*** Opening of EXERCISE DATA ***

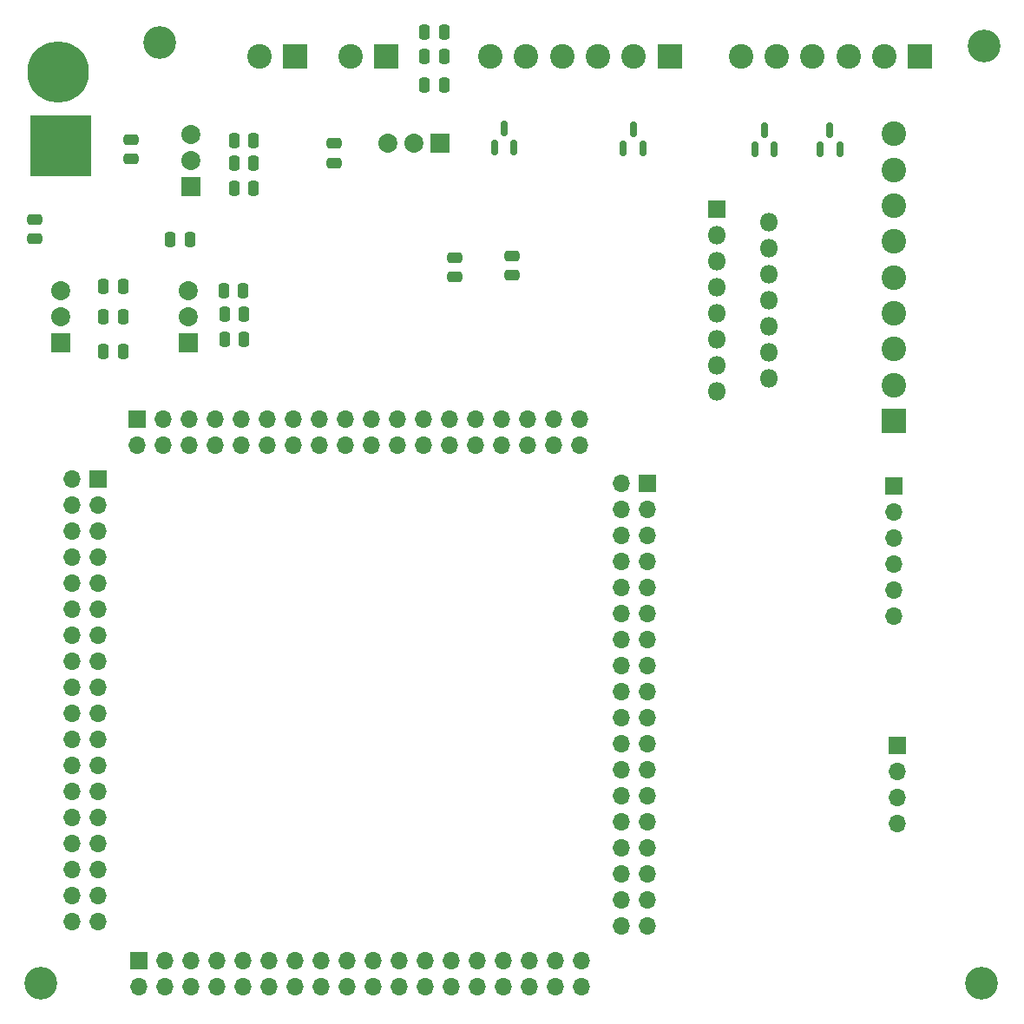
<source format=gbr>
%TF.GenerationSoftware,KiCad,Pcbnew,(7.0.0)*%
%TF.CreationDate,2023-03-07T12:31:48-06:00*%
%TF.ProjectId,finalproj,66696e61-6c70-4726-9f6a-2e6b69636164,rev?*%
%TF.SameCoordinates,Original*%
%TF.FileFunction,Soldermask,Top*%
%TF.FilePolarity,Negative*%
%FSLAX46Y46*%
G04 Gerber Fmt 4.6, Leading zero omitted, Abs format (unit mm)*
G04 Created by KiCad (PCBNEW (7.0.0)) date 2023-03-07 12:31:48*
%MOMM*%
%LPD*%
G01*
G04 APERTURE LIST*
G04 Aperture macros list*
%AMRoundRect*
0 Rectangle with rounded corners*
0 $1 Rounding radius*
0 $2 $3 $4 $5 $6 $7 $8 $9 X,Y pos of 4 corners*
0 Add a 4 corners polygon primitive as box body*
4,1,4,$2,$3,$4,$5,$6,$7,$8,$9,$2,$3,0*
0 Add four circle primitives for the rounded corners*
1,1,$1+$1,$2,$3*
1,1,$1+$1,$4,$5*
1,1,$1+$1,$6,$7*
1,1,$1+$1,$8,$9*
0 Add four rect primitives between the rounded corners*
20,1,$1+$1,$2,$3,$4,$5,0*
20,1,$1+$1,$4,$5,$6,$7,0*
20,1,$1+$1,$6,$7,$8,$9,0*
20,1,$1+$1,$8,$9,$2,$3,0*%
G04 Aperture macros list end*
%ADD10RoundRect,0.250000X-0.250000X-0.475000X0.250000X-0.475000X0.250000X0.475000X-0.250000X0.475000X0*%
%ADD11RoundRect,0.250000X-0.475000X0.250000X-0.475000X-0.250000X0.475000X-0.250000X0.475000X0.250000X0*%
%ADD12C,1.860000*%
%ADD13R,1.860000X1.860000*%
%ADD14R,1.700000X1.700000*%
%ADD15O,1.700000X1.700000*%
%ADD16C,3.200000*%
%ADD17R,2.400000X2.400000*%
%ADD18C,2.400000*%
%ADD19RoundRect,0.150000X0.150000X-0.587500X0.150000X0.587500X-0.150000X0.587500X-0.150000X-0.587500X0*%
%ADD20R,6.000000X6.000000*%
%ADD21C,6.000000*%
%ADD22R,1.800000X1.800000*%
%ADD23O,1.800000X1.800000*%
G04 APERTURE END LIST*
D10*
%TO.C,C3*%
X53250000Y-15400000D03*
X55150000Y-15400000D03*
%TD*%
%TO.C,C6*%
X53250000Y-20600000D03*
X55150000Y-20600000D03*
%TD*%
%TO.C,C5*%
X53250000Y-17800000D03*
X55150000Y-17800000D03*
%TD*%
D11*
%TO.C,C4*%
X44400000Y-26250000D03*
X44400000Y-28150000D03*
%TD*%
D12*
%TO.C,U1*%
X49660000Y-26200000D03*
X52200000Y-26200000D03*
D13*
X54739999Y-26199999D03*
%TD*%
D11*
%TO.C,C1*%
X61800000Y-37250000D03*
X61800000Y-39150000D03*
%TD*%
%TO.C,C2*%
X56200000Y-37400000D03*
X56200000Y-39300000D03*
%TD*%
D14*
%TO.C,J9*%
X99399999Y-84999999D03*
D15*
X99399999Y-87539999D03*
X99399999Y-90079999D03*
X99399999Y-92619999D03*
%TD*%
D14*
%TO.C,J7*%
X99059999Y-59689999D03*
D15*
X99059999Y-62229999D03*
X99059999Y-64769999D03*
X99059999Y-67309999D03*
X99059999Y-69849999D03*
X99059999Y-72389999D03*
%TD*%
D16*
%TO.C,H4*%
X15800000Y-108200000D03*
%TD*%
%TO.C,H3*%
X107600000Y-108200000D03*
%TD*%
%TO.C,H2*%
X107800000Y-16800000D03*
%TD*%
%TO.C,H1*%
X27400000Y-16400000D03*
%TD*%
D17*
%TO.C,J5*%
X99059999Y-53339999D03*
D18*
X99060000Y-49840000D03*
X99060000Y-46340000D03*
X99060000Y-42840000D03*
X99060000Y-39340000D03*
X99060000Y-35840000D03*
X99060000Y-32340000D03*
X99060000Y-28840000D03*
X99060000Y-25340000D03*
%TD*%
D13*
%TO.C,U2*%
X30479999Y-30479999D03*
D12*
X30480000Y-27940000D03*
X30480000Y-25400000D03*
%TD*%
D14*
%TO.C,MCU1*%
X21399999Y-58999999D03*
D15*
X18859999Y-58999999D03*
X21399999Y-61539999D03*
X18859999Y-61539999D03*
X21399999Y-64079999D03*
X18859999Y-64079999D03*
X21399999Y-66619999D03*
X18859999Y-66619999D03*
X21399999Y-69159999D03*
X18859999Y-69159999D03*
X21399999Y-71699999D03*
X18859999Y-71699999D03*
X21399999Y-74239999D03*
X18859999Y-74239999D03*
X21399999Y-76779999D03*
X18859999Y-76779999D03*
X21399999Y-79319999D03*
X18859999Y-79319999D03*
X21399999Y-81859999D03*
X18859999Y-81859999D03*
X21399999Y-84399999D03*
X18859999Y-84399999D03*
X21399999Y-86939999D03*
X18859999Y-86939999D03*
X21399999Y-89479999D03*
X18859999Y-89479999D03*
X21399999Y-92019999D03*
X18859999Y-92019999D03*
X21399999Y-94559999D03*
X18859999Y-94559999D03*
X21399999Y-97099999D03*
X18859999Y-97099999D03*
X21399999Y-99639999D03*
X18859999Y-99639999D03*
X21399999Y-102179999D03*
X18859999Y-102179999D03*
%TD*%
D10*
%TO.C,C28*%
X21900000Y-46600000D03*
X23800000Y-46600000D03*
%TD*%
D14*
%TO.C,MCU4*%
X25199999Y-53199999D03*
D15*
X25199999Y-55739999D03*
X27739999Y-53199999D03*
X27739999Y-55739999D03*
X30279999Y-53199999D03*
X30279999Y-55739999D03*
X32819999Y-53199999D03*
X32819999Y-55739999D03*
X35359999Y-53199999D03*
X35359999Y-55739999D03*
X37899999Y-53199999D03*
X37899999Y-55739999D03*
X40439999Y-53199999D03*
X40439999Y-55739999D03*
X42979999Y-53199999D03*
X42979999Y-55739999D03*
X45519999Y-53199999D03*
X45519999Y-55739999D03*
X48059999Y-53199999D03*
X48059999Y-55739999D03*
X50599999Y-53199999D03*
X50599999Y-55739999D03*
X53139999Y-53199999D03*
X53139999Y-55739999D03*
X55679999Y-53199999D03*
X55679999Y-55739999D03*
X58219999Y-53199999D03*
X58219999Y-55739999D03*
X60759999Y-53199999D03*
X60759999Y-55739999D03*
X63299999Y-53199999D03*
X63299999Y-55739999D03*
X65839999Y-53199999D03*
X65839999Y-55739999D03*
X68379999Y-53199999D03*
X68379999Y-55739999D03*
%TD*%
D11*
%TO.C,C24*%
X15240000Y-33660000D03*
X15240000Y-35560000D03*
%TD*%
D10*
%TO.C,C33*%
X21910000Y-40170000D03*
X23810000Y-40170000D03*
%TD*%
%TO.C,C35*%
X28450000Y-35600000D03*
X30350000Y-35600000D03*
%TD*%
D11*
%TO.C,C25*%
X24600000Y-25900000D03*
X24600000Y-27800000D03*
%TD*%
D10*
%TO.C,C27*%
X33720000Y-42960000D03*
X35620000Y-42960000D03*
%TD*%
D19*
%TO.C,D1*%
X72650000Y-26737500D03*
X74550000Y-26737500D03*
X73600000Y-24862500D03*
%TD*%
D10*
%TO.C,C34*%
X21910000Y-43180000D03*
X23810000Y-43180000D03*
%TD*%
D14*
%TO.C,MCU2*%
X25399999Y-105999999D03*
D15*
X25399999Y-108539999D03*
X27939999Y-105999999D03*
X27939999Y-108539999D03*
X30479999Y-105999999D03*
X30479999Y-108539999D03*
X33019999Y-105999999D03*
X33019999Y-108539999D03*
X35559999Y-105999999D03*
X35559999Y-108539999D03*
X38099999Y-105999999D03*
X38099999Y-108539999D03*
X40639999Y-105999999D03*
X40639999Y-108539999D03*
X43179999Y-105999999D03*
X43179999Y-108539999D03*
X45719999Y-105999999D03*
X45719999Y-108539999D03*
X48259999Y-105999999D03*
X48259999Y-108539999D03*
X50799999Y-105999999D03*
X50799999Y-108539999D03*
X53339999Y-105999999D03*
X53339999Y-108539999D03*
X55879999Y-105999999D03*
X55879999Y-108539999D03*
X58419999Y-105999999D03*
X58419999Y-108539999D03*
X60959999Y-105999999D03*
X60959999Y-108539999D03*
X63499999Y-105999999D03*
X63499999Y-108539999D03*
X66039999Y-105999999D03*
X66039999Y-108539999D03*
X68579999Y-105999999D03*
X68579999Y-108539999D03*
%TD*%
D19*
%TO.C,D3*%
X91850000Y-26875000D03*
X93750000Y-26875000D03*
X92800000Y-25000000D03*
%TD*%
D10*
%TO.C,C26*%
X34650000Y-30640000D03*
X36550000Y-30640000D03*
%TD*%
D19*
%TO.C,D2*%
X60050000Y-26675000D03*
X61950000Y-26675000D03*
X61000000Y-24800000D03*
%TD*%
D17*
%TO.C,POW3*%
X40639999Y-17779999D03*
D18*
X37140000Y-17780000D03*
%TD*%
D10*
%TO.C,C31*%
X33720000Y-45340000D03*
X35620000Y-45340000D03*
%TD*%
D13*
%TO.C,U4*%
X17779999Y-45719999D03*
D12*
X17780000Y-43180000D03*
X17780000Y-40640000D03*
%TD*%
D14*
%TO.C,MCU3*%
X74999999Y-59399999D03*
D15*
X72459999Y-59399999D03*
X74999999Y-61939999D03*
X72459999Y-61939999D03*
X74999999Y-64479999D03*
X72459999Y-64479999D03*
X74999999Y-67019999D03*
X72459999Y-67019999D03*
X74999999Y-69559999D03*
X72459999Y-69559999D03*
X74999999Y-72099999D03*
X72459999Y-72099999D03*
X74999999Y-74639999D03*
X72459999Y-74639999D03*
X74999999Y-77179999D03*
X72459999Y-77179999D03*
X74999999Y-79719999D03*
X72459999Y-79719999D03*
X74999999Y-82259999D03*
X72459999Y-82259999D03*
X74999999Y-84799999D03*
X72459999Y-84799999D03*
X74999999Y-87339999D03*
X72459999Y-87339999D03*
X74999999Y-89879999D03*
X72459999Y-89879999D03*
X74999999Y-92419999D03*
X72459999Y-92419999D03*
X74999999Y-94959999D03*
X72459999Y-94959999D03*
X74999999Y-97499999D03*
X72459999Y-97499999D03*
X74999999Y-100039999D03*
X72459999Y-100039999D03*
X74999999Y-102579999D03*
X72459999Y-102579999D03*
%TD*%
D10*
%TO.C,C32*%
X33650000Y-40600000D03*
X35550000Y-40600000D03*
%TD*%
D19*
%TO.C,D4*%
X85450000Y-26875000D03*
X87350000Y-26875000D03*
X86400000Y-25000000D03*
%TD*%
D17*
%TO.C,J11*%
X101599999Y-17779999D03*
D18*
X98100000Y-17780000D03*
X94600000Y-17780000D03*
X91100000Y-17780000D03*
X87600000Y-17780000D03*
X84100000Y-17780000D03*
%TD*%
D17*
%TO.C,POW2*%
X49499999Y-17799999D03*
D18*
X46000000Y-17800000D03*
%TD*%
D20*
%TO.C,POW1*%
X17779999Y-26459999D03*
D21*
X17475000Y-19260000D03*
%TD*%
D10*
%TO.C,C29*%
X34650000Y-26000000D03*
X36550000Y-26000000D03*
%TD*%
%TO.C,C30*%
X34650000Y-28200000D03*
X36550000Y-28200000D03*
%TD*%
D22*
%TO.C,U5*%
X81719999Y-32649999D03*
D23*
X86799999Y-33919999D03*
X81719999Y-35189999D03*
X86799999Y-36459999D03*
X81719999Y-37729999D03*
X86799999Y-38999999D03*
X81719999Y-40269999D03*
X86799999Y-41539999D03*
X81719999Y-42809999D03*
X86799999Y-44079999D03*
X81719999Y-45349999D03*
X86799999Y-46619999D03*
X81719999Y-47889999D03*
X86799999Y-49159999D03*
X81719999Y-50429999D03*
%TD*%
D17*
%TO.C,J10*%
X77159999Y-17779999D03*
D18*
X73660000Y-17780000D03*
X70160000Y-17780000D03*
X66660000Y-17780000D03*
X63160000Y-17780000D03*
X59660000Y-17780000D03*
%TD*%
D13*
%TO.C,U3*%
X30199999Y-45719999D03*
D12*
X30200000Y-43180000D03*
X30200000Y-40640000D03*
%TD*%
M02*

</source>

*** Close of EXERCISE DATA ***

__WHAT IS REQUIRED__
Above are the lines; repeat exactly the ones from the line containing "X18859999Y-58999999D03*" down to the line containing "X21399999Y-79319999D03*", both inclusive.

__RESPONSE TO THE TASK__
X18859999Y-58999999D03*
X21399999Y-61539999D03*
X18859999Y-61539999D03*
X21399999Y-64079999D03*
X18859999Y-64079999D03*
X21399999Y-66619999D03*
X18859999Y-66619999D03*
X21399999Y-69159999D03*
X18859999Y-69159999D03*
X21399999Y-71699999D03*
X18859999Y-71699999D03*
X21399999Y-74239999D03*
X18859999Y-74239999D03*
X21399999Y-76779999D03*
X18859999Y-76779999D03*
X21399999Y-79319999D03*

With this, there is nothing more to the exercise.